Problem:
Report, as a bare number, how many lines of the material below contain the word "Salvador".

Information shown:

....

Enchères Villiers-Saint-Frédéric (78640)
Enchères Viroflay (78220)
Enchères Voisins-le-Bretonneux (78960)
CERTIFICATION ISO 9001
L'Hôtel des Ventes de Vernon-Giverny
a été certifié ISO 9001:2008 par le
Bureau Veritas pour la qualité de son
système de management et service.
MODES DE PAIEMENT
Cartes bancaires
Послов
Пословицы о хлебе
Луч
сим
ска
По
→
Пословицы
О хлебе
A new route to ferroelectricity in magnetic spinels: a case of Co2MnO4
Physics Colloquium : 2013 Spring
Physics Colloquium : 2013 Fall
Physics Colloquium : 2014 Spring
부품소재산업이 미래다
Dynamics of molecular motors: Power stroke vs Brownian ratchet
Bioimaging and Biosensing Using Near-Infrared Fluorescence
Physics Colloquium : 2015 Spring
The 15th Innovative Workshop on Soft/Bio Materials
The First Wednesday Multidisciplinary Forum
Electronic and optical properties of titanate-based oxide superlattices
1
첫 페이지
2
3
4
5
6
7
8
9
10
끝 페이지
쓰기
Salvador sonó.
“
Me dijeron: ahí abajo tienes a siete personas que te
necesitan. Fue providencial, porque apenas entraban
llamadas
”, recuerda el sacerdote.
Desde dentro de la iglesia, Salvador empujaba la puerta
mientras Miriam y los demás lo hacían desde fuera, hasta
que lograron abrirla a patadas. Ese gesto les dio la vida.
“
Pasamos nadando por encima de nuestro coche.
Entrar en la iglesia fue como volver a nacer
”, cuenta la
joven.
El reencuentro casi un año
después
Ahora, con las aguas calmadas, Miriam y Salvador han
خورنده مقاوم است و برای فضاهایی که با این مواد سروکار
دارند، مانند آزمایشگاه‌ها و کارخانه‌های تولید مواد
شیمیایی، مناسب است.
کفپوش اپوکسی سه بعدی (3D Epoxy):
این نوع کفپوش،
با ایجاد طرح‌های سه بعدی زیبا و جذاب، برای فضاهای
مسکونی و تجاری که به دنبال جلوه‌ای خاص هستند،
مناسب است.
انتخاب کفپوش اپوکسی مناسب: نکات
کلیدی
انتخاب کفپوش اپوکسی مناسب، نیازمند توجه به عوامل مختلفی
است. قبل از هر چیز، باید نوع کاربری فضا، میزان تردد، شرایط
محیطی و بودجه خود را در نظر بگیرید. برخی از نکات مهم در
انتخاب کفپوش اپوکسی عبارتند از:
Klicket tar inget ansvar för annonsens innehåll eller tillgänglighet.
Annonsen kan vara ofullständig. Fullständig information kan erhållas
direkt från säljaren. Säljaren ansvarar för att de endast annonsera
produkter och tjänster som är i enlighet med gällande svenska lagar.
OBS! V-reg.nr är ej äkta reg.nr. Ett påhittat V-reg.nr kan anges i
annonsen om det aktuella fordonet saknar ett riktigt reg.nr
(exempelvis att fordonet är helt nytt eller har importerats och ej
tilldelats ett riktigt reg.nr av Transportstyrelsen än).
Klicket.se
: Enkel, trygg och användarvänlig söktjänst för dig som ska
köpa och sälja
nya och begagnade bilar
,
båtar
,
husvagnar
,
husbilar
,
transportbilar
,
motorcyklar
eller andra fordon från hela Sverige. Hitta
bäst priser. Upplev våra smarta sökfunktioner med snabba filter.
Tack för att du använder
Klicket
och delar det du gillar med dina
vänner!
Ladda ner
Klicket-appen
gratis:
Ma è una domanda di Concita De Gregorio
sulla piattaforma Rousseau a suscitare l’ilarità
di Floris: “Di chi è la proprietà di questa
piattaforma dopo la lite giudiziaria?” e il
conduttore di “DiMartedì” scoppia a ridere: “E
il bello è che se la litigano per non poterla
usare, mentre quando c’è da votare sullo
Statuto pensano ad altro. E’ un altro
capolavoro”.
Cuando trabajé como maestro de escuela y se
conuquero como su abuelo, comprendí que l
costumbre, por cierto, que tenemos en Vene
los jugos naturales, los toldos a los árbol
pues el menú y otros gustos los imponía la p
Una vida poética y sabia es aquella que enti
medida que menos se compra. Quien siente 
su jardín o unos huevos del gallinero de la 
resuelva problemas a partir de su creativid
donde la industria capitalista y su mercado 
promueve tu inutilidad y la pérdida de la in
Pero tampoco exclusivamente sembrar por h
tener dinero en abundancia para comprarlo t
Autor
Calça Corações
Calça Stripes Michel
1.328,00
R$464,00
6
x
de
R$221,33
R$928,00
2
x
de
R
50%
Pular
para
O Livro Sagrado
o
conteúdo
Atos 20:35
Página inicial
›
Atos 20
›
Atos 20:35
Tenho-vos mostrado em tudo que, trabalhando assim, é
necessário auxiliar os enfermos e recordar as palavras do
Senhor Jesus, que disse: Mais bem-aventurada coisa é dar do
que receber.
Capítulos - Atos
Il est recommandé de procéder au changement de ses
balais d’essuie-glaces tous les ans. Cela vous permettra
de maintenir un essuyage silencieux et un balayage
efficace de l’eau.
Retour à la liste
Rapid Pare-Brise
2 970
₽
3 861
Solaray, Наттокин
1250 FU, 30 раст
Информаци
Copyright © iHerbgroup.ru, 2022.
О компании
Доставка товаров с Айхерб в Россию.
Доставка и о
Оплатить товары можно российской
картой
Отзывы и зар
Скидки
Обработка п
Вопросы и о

....

Exercise output:
3